Les taux de dioxyde d’azote dans des métropoles comme Paris, Bruxelles ou Milan augmentent à toute vitesse après des mois de dégringolade pendant les confinements. La faute du trafic automobile, qui a repris de plus belle.

Il fallait s’y attendre. Après des mois durant lesquels la qualité de l’air s’est améliorée dans les grandes villes européennes, à la faveur des mesures de confinement, les concentrations de dioxyde d’azote (NO2) repartent à la hausse, d’après le rapport publié le 24 juin par le Centre de recherche sur l’énergie et la qualité de l’air (Crea).

“Les données soulignent que les bienfaits environnementaux du confinement seront peut-être de courte durée, car un plus grand nombre de personnes évitent les transports en commun et privilégient leur véhicule individuel en raison du virus”, analyse le Financial Times. Et c’est dans la capitale française que ce rebond est le plus important : les niveaux de NO2 ont plus que doublé par rapport à la moyenne des trente jours durant lesquels ils étaient au plus bas lors du confinement.

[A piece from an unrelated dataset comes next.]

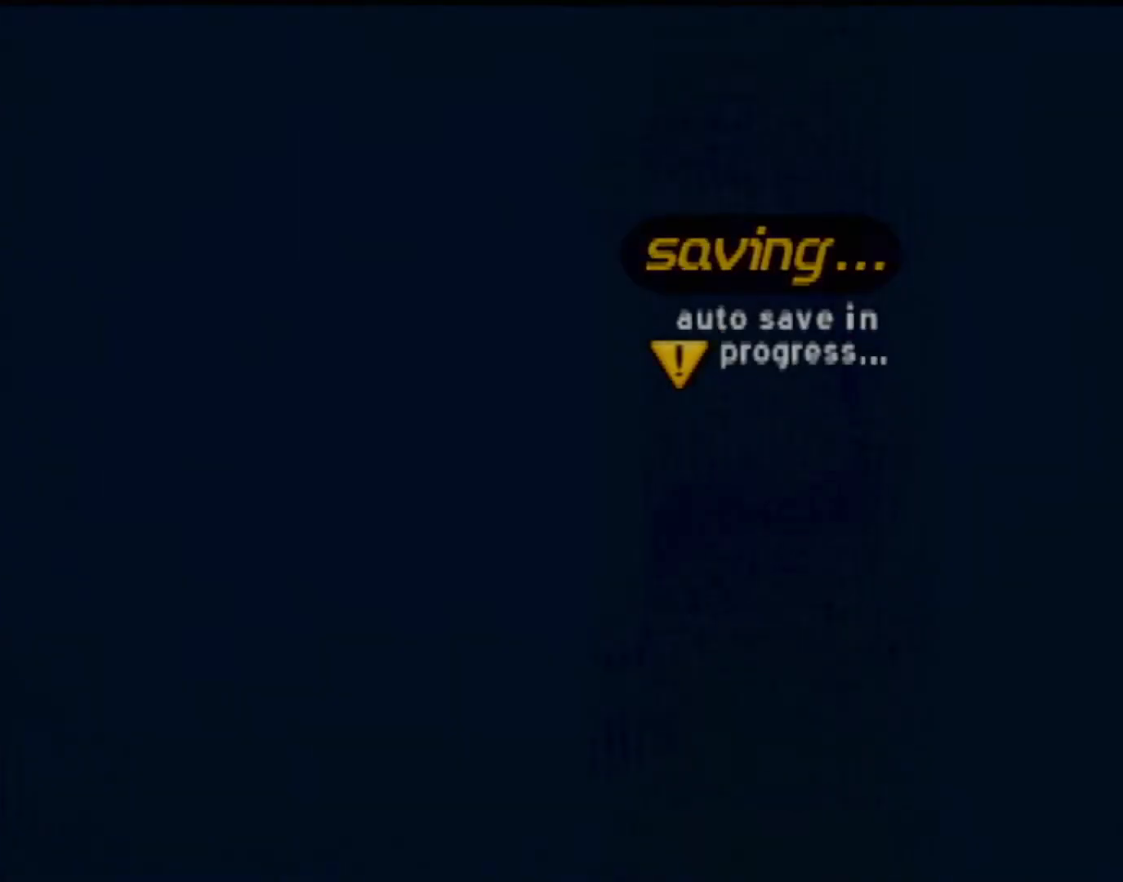
{"buttons": ["CROSS"], "left_stick": "center", "events": [[34, "CROSS", "up"], [134, "CROSS", "down"], [201, "CROSS", "up"], [267, "CROSS", "down"], [368, "CROSS", "up"], [434, "CROSS", "down"]]}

Il faut dire que l’interdiction de circuler à plus d’un kilomètre de son domicile, notamment, avait entraîné une chute drastique du trafic routier et, par conséquent, des concentrations de NO2. Parmi les grandes villes, “Paris a enregistré la deuxième baisse la plus forte liée au confinement (et la plus forte en termes relatifs), soit une diminution de 60 % par rapport aux niveaux de pollution d’avant le Covid-19. Ces chiffres révèlent ce qu’il y aurait à gagner en appliquant des politiques plus ambitieuses en matière de transports”, peut-on lire dans le rapport.